EXERCISE
For this exercise, output exactly the lines from the opening line of the listing through the line with "index pip: (1399, 350)", skipping pictures.

EXERCISE MATERIALS
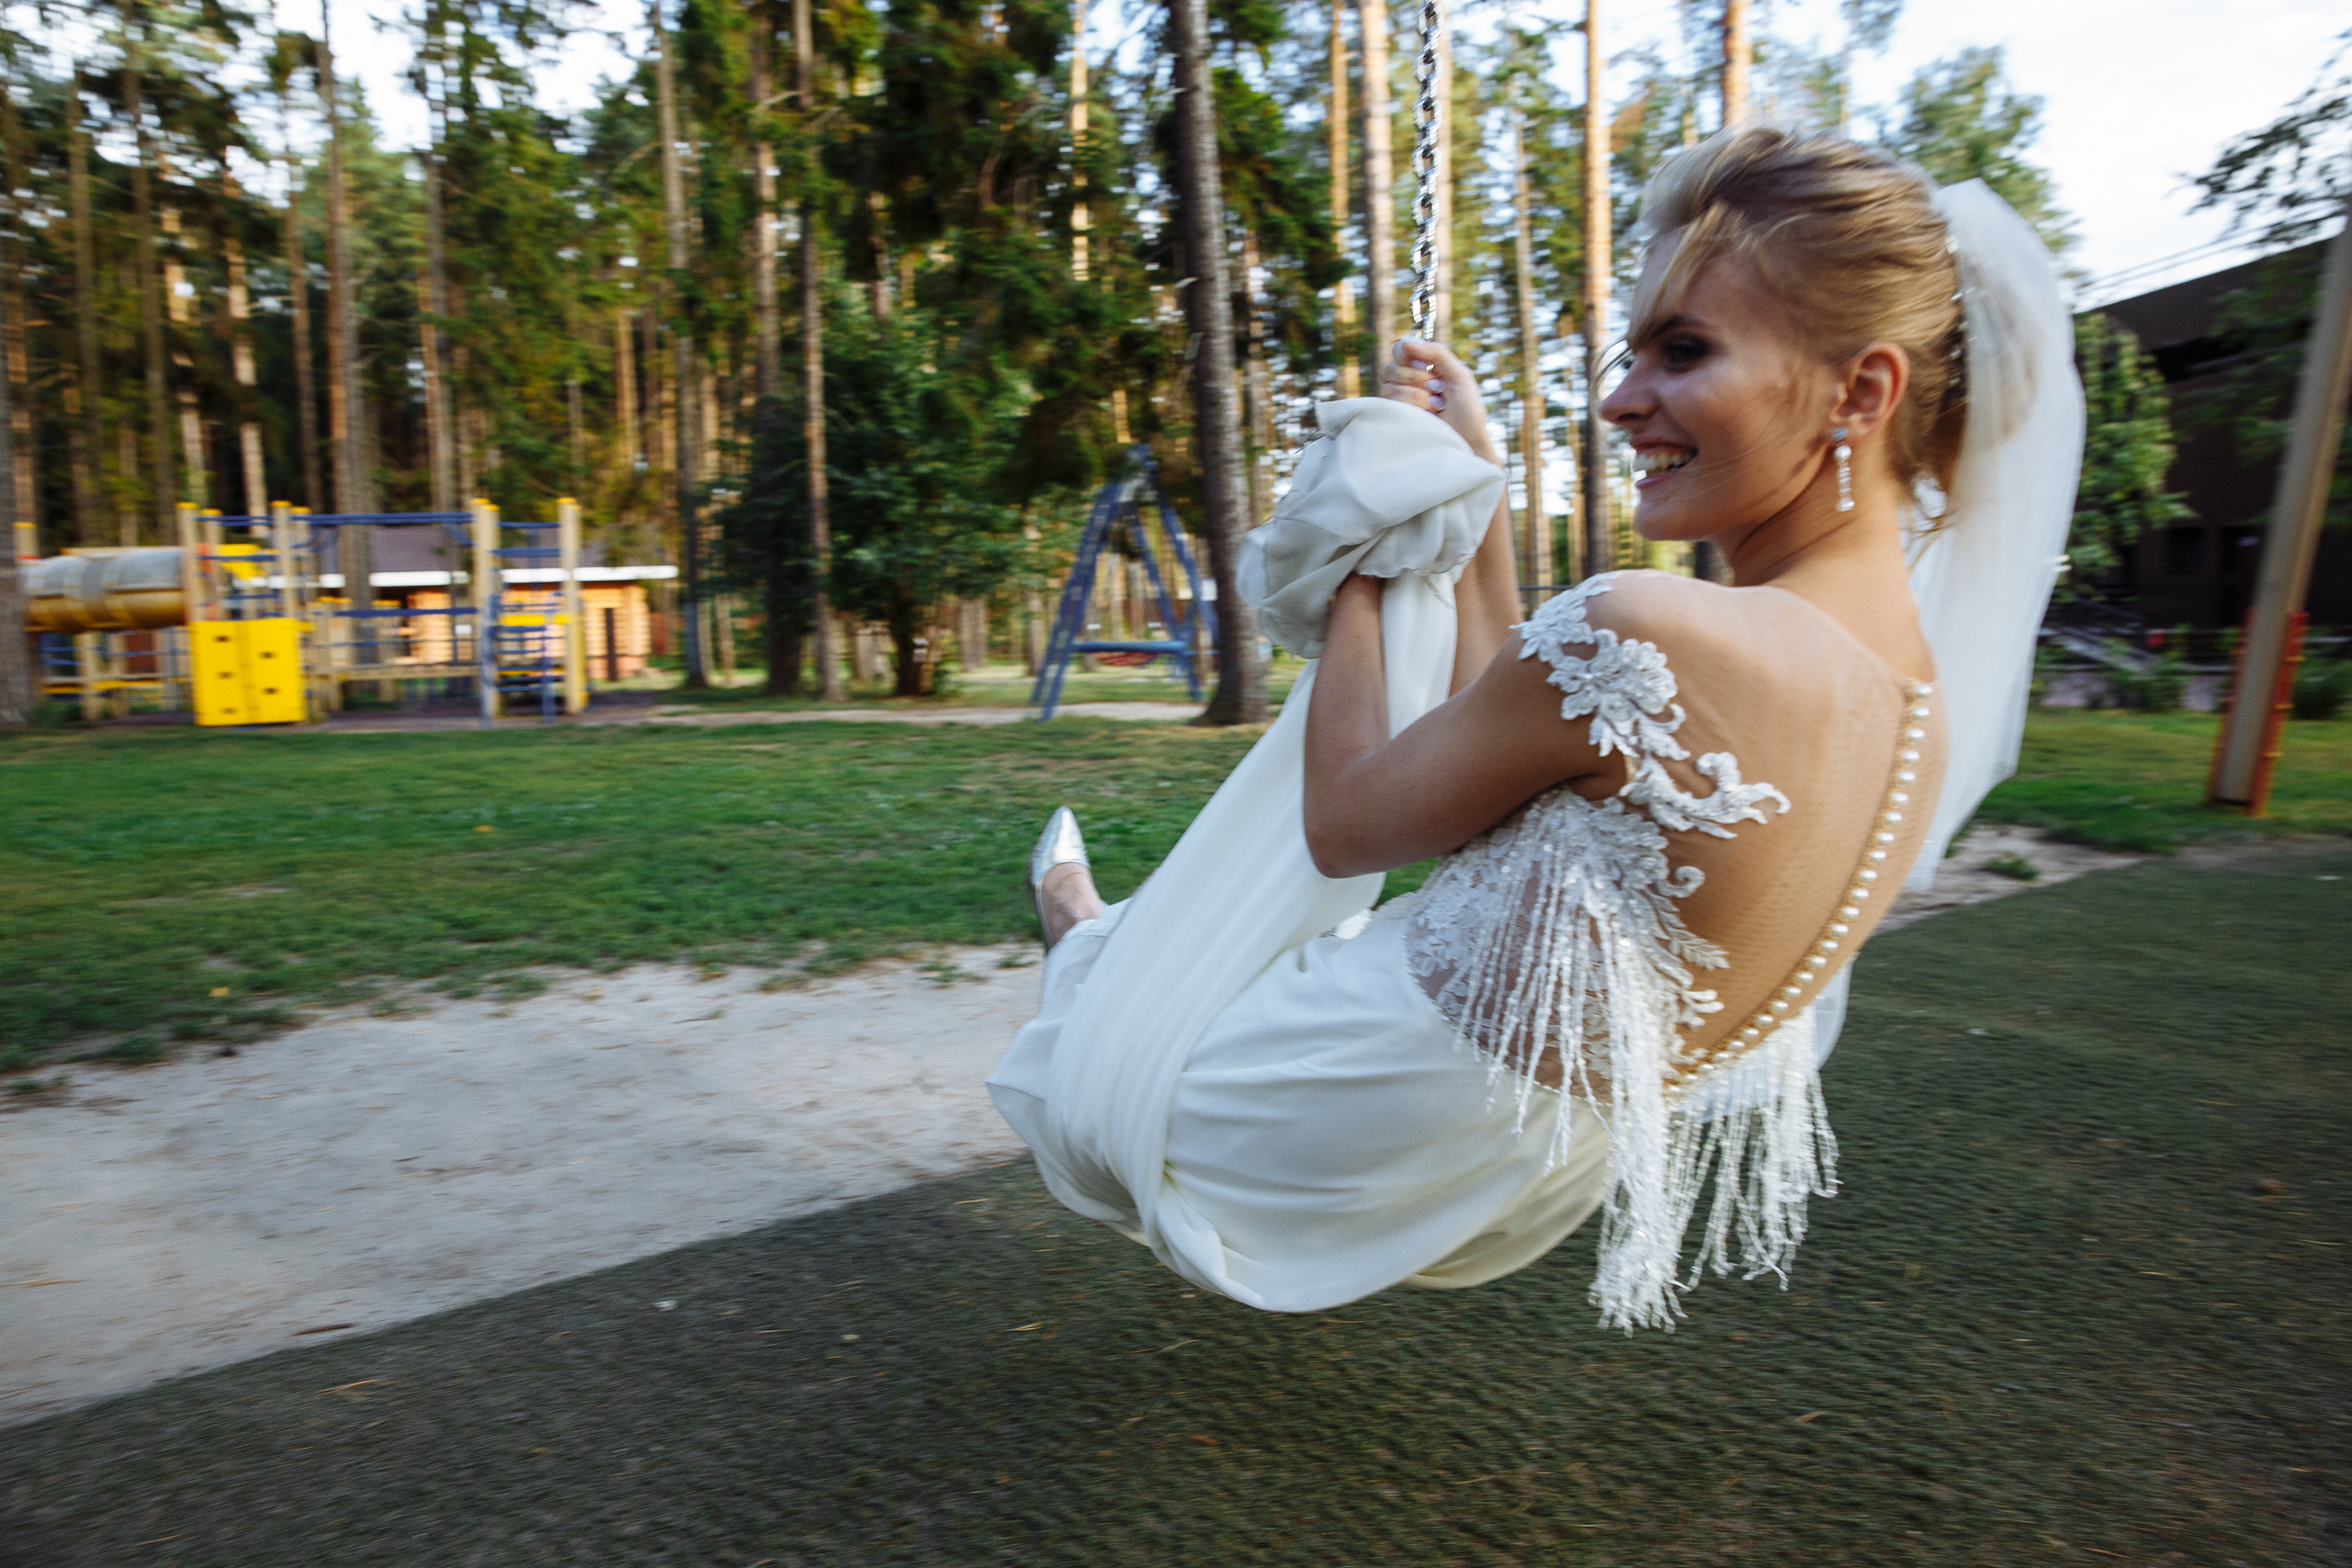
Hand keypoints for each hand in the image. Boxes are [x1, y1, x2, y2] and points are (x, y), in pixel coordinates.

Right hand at [1377, 338, 1496, 461]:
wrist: (1467, 440)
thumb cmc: (1467, 410)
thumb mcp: (1459, 374)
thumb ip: (1437, 352)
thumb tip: (1407, 341)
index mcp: (1423, 369)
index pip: (1399, 350)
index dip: (1405, 351)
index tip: (1420, 361)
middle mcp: (1407, 383)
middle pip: (1390, 367)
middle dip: (1417, 377)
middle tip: (1438, 389)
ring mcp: (1399, 402)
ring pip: (1390, 385)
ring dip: (1419, 394)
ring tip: (1437, 406)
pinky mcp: (1395, 418)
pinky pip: (1391, 400)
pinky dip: (1414, 404)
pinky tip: (1428, 414)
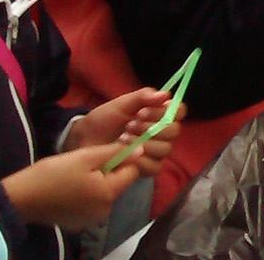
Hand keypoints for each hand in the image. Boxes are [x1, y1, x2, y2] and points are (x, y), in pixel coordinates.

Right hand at [1, 143, 145, 230]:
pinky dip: (86, 193)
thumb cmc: (52, 174)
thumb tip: (140, 150)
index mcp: (109, 193)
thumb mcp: (85, 156)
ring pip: (105, 192)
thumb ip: (114, 152)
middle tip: (84, 162)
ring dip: (97, 181)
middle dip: (108, 170)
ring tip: (74, 174)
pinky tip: (69, 187)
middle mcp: (105, 210)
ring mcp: (92, 219)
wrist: (20, 199)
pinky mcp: (80, 222)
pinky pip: (92, 202)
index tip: (105, 151)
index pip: (132, 171)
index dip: (122, 158)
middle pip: (119, 183)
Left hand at [67, 89, 183, 176]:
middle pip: (174, 131)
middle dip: (151, 128)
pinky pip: (155, 166)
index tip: (143, 111)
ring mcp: (156, 151)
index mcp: (159, 114)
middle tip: (130, 125)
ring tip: (123, 139)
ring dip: (144, 143)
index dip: (167, 111)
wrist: (85, 140)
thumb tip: (166, 95)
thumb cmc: (104, 120)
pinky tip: (125, 153)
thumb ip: (143, 97)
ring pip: (165, 149)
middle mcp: (162, 132)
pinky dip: (140, 160)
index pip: (179, 111)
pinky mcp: (148, 168)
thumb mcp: (121, 104)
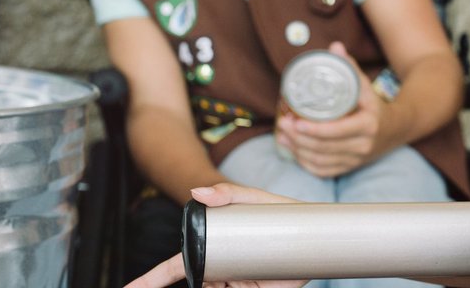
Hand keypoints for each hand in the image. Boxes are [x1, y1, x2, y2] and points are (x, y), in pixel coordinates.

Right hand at [123, 183, 306, 287]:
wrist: (319, 233)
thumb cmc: (283, 212)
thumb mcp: (257, 199)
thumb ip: (230, 192)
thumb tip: (197, 192)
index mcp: (212, 249)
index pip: (176, 267)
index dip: (150, 281)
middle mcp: (220, 270)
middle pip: (197, 282)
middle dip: (196, 283)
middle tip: (232, 274)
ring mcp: (237, 284)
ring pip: (215, 287)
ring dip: (224, 284)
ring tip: (248, 273)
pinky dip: (234, 286)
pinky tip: (257, 280)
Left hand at [274, 43, 389, 177]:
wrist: (397, 130)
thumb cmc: (376, 105)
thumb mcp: (366, 86)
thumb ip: (350, 68)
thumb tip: (335, 47)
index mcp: (368, 125)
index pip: (337, 131)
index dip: (313, 129)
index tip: (295, 120)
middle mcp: (363, 145)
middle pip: (324, 147)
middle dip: (298, 138)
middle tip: (282, 125)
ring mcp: (356, 159)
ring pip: (321, 160)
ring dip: (298, 150)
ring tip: (282, 136)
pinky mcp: (350, 167)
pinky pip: (324, 171)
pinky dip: (306, 163)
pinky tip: (294, 151)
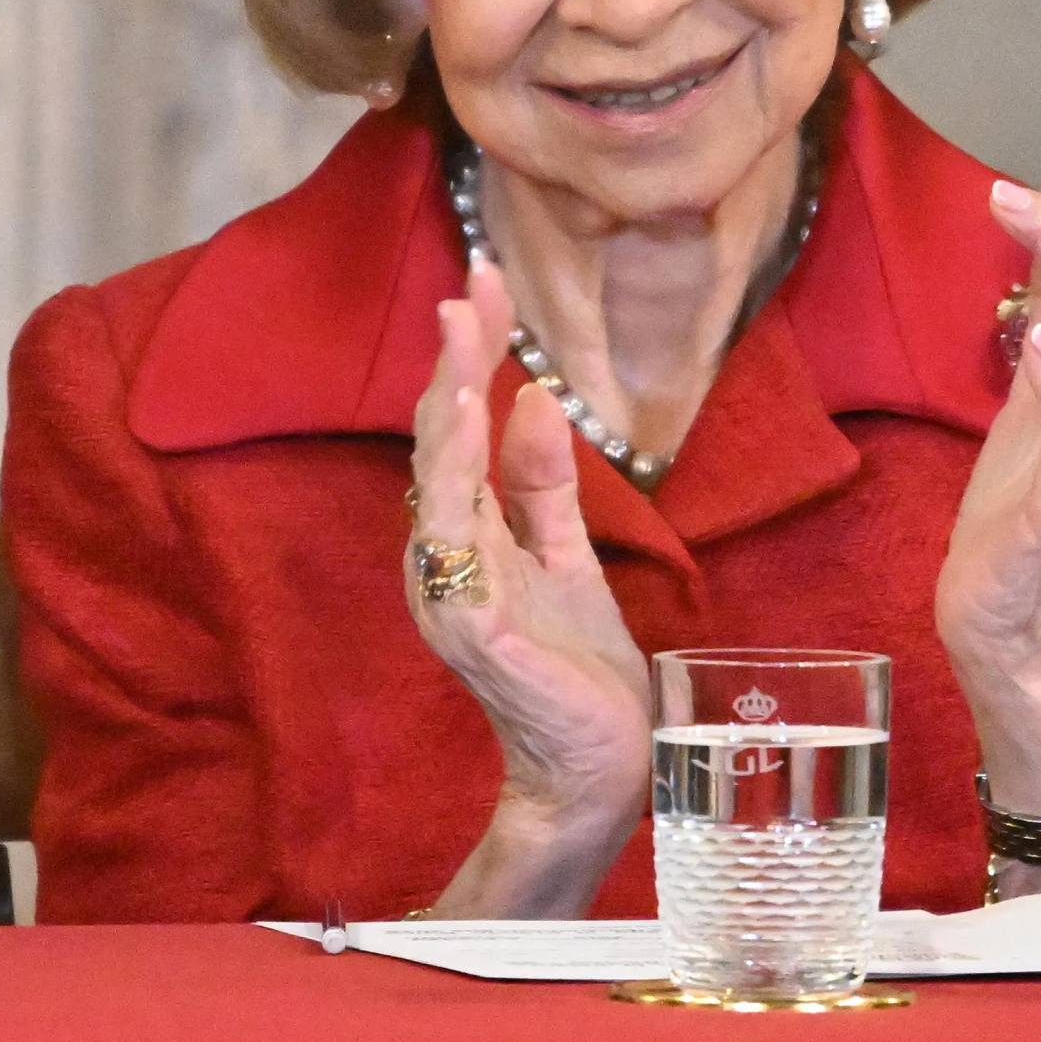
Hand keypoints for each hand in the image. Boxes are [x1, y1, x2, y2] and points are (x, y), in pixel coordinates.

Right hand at [407, 259, 649, 914]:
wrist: (600, 765)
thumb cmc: (578, 667)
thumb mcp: (567, 553)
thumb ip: (544, 483)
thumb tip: (531, 394)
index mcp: (463, 537)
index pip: (461, 429)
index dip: (473, 353)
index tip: (488, 279)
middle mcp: (440, 557)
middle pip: (442, 437)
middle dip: (459, 353)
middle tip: (477, 276)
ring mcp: (449, 592)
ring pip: (439, 476)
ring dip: (451, 396)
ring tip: (463, 325)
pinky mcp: (473, 628)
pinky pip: (458, 539)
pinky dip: (460, 475)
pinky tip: (474, 421)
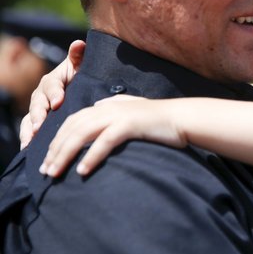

WRITTEN RESPONSE
Hand keypoints for each hand in the image. Boxes are [x1, y1, x2, y2] and points are (x, y), in pixel coordinates.

Right hand at [1377, 338, 1496, 461]:
wrist: (1467, 440)
thumb cmc: (1467, 410)
thumb mcp: (1459, 374)
thumb ip: (1437, 352)
thumb tip: (1407, 341)
index mcp: (1423, 369)
index pip: (1399, 350)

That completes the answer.